Ken Brown, of Drawn to Comics in Glendale and CBS 5 News blogger on comics and pop culture shares his insights on a gunman who killed 12 people during the midnight premiere of The Dark Knight Rises in a Denver suburb.

This morning, I woke up to go get my car emissioned, dreading waiting in the line. With my 1991 Caprice without AC, I quickly was brought back to reality to how insignificant a concern I had. After picking up my cell phone, I noticed that I had two unusually early morning calls - one from a close friend and another from my mom. I quickly called both of them back and got voicemail both times, so I jumped on my smartphone and started searching news sources to see what the early morning calls may have been about. I quickly found the news about the devastating shooting in Aurora, CO, at the midnight premier of what was billed to be the "blockbuster movie event of the summer," Batman.

The Dark Knight Rises

My heart, first of all, immediately sunk and my thoughts and prayers go out to all of the innocent (victims) and their families who lost their lives while trying to enjoy a night at the biggest movie night of the year. Many people are trying to put an explanation to why or how this has happened. Was it influenced by a one-page scene from the 1986 Dark Knight Returns graphic novel by Frank Miller? The story of a conflicted young man, who was being influenced by his pastor that rock 'n' roll music by Zeplin was the work of the devil and who was recently fired from his job due to the response of one of the customers not taking kindly to his evangelization, and who after reflecting on his stresses decided to walk into a porn movie theatre and open fire into the crowd, killing three people. Ironically, the fictional news commentary blamed the shooters actions on the influence of Batman. I believe that Frank Miller was implying that society is always looking for someone or something to blame for tragic events such as the one he used for his story, but in perspective, it was the culprit himself who had emotional instability and acted upon his own inability to cope with his personal stresses rationally.

This page from this story is drawing many similarities to what happened so recently in Aurora, CO. Are comic books to blame for this situation?  I strongly say "no." This comic came out over 26 years ago, two years before shooter James Holmes was even born. Yes, he may have read the "Dark Knight Returns" which has that one-page similar scene and yes, he did dress and act similar to how the movie villain, Bane operates in the "Dark Knight Rises" but there are so many other people that have done similar things and much worse that have never picked up a comic book to read in their life. This situation is of a man who has clearly gone crazy, who may have been a Batman fan. This does not make every person who reads comics at risk to go and buy guns, tear gas bombs and movie tickets to go see how they can make their favorite comic book stories come to life.

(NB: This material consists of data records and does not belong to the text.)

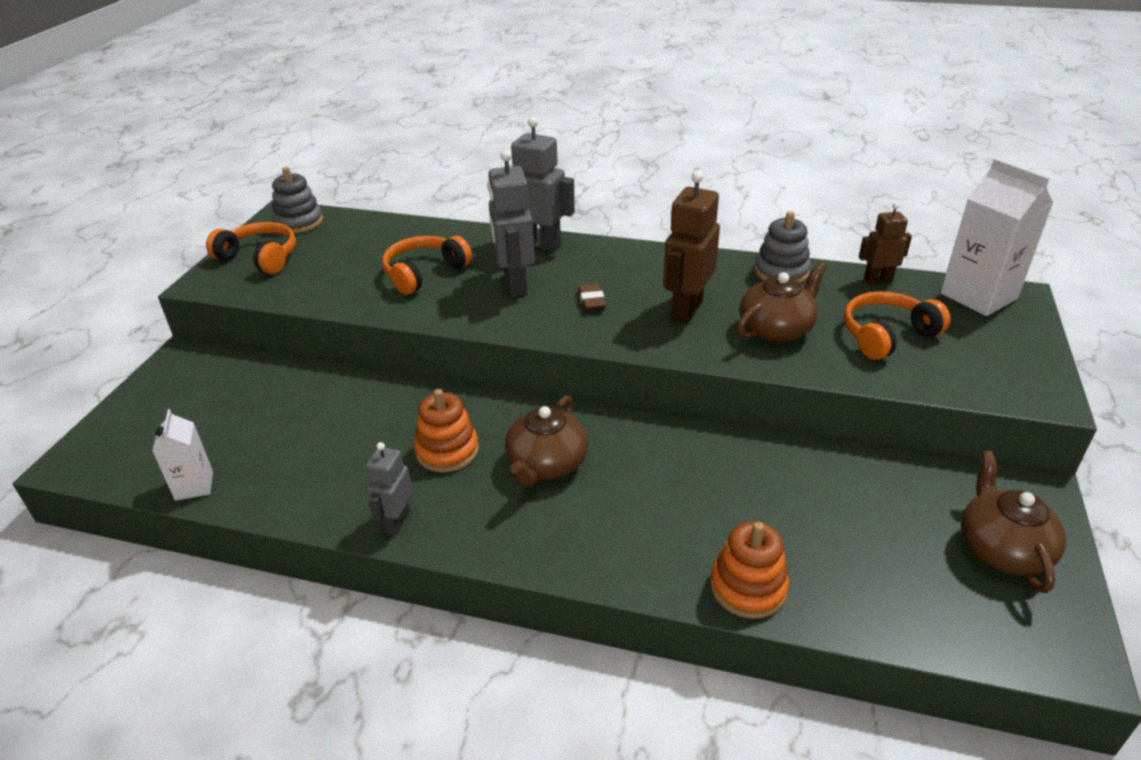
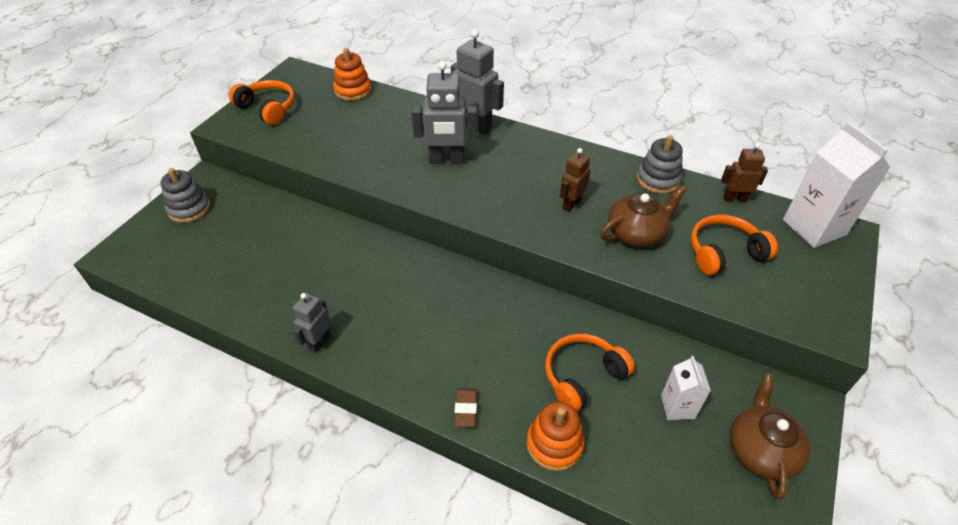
camera: 10 degrees right, 10 degrees up
white carton [152,409,213,501] -> white carton moved to [661,356,711,420]
grey stacking toy [272,167,323,233] -> grey stacking toy moved to [161,168,211,223]
orange headphones [382,236,472,295] -> orange headphones moved to [545,334,635,412]
orange stacking toy [414,389,479,472] -> orange stacking toy moved to [333,48,372,101]
grey robot [487,150,535,297] -> grey robot turned 90 degrees counterclockwise [411,61,477,164]
brown teapot [505,396,588,487] -> none
brown eraser [578,284,606,310] -> brown eraser moved to [454,388,477,427]
brown robot [663,171,720,324] -> brown robot [560,148,590,212], size x0.60

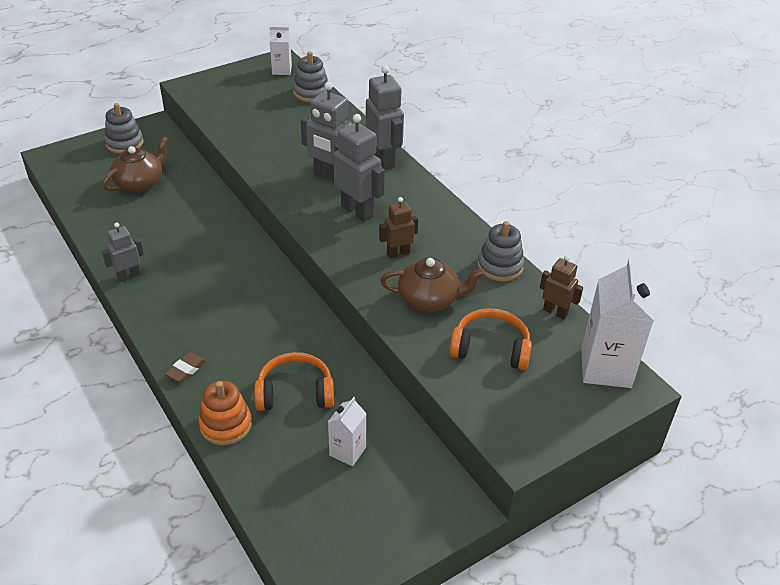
camera: 30 degrees right, 5 degrees down
orange headphones [229,80,295,125] -> none
orange stacking toy [333,48,372,101] -> grey stacking toy [293,52,328,102]
brown teapot [730,373,810,499] -> brown teapot moved to [103,136,169,192]
none -> white carton [270,26,292,75]
none -> grey robot [333,114,385,222]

The bottom line is that there is going to be unstable people out there that will lose touch with reality and do something extreme like this on a rare occasion. Thank God these events happen so seldom in reality and when they do they are a tragedy that every rational person sees as wrong and horrible. As long as we realize that this person is a sick person and that the only thing needed is to get him removed from the masses, and more so the help he needs to cure him of whatever mental illness that made him want to see the world burn in front of his very eyes.

So please, if you have kids who are reading violent comics or playing violent video games, instead of banning them from playing them or requiring them to throw them all away, do something much more proactive and talk to them about this situation. Ask them what they think about it. Ask them how it has impacted them. Ask them what they would have done in that situation. Teach them how to stay safe, most of all be sure to teach them yourself why what happened there is so wrong and how it is not "the norm" for a person to act like that. As terrible as this situation is, it is a good time to talk to and learn to teach people about how to think things through rationally and make good decisions in stressful situations to help keep situations like the one in Aurora to be an anomaly not the norm.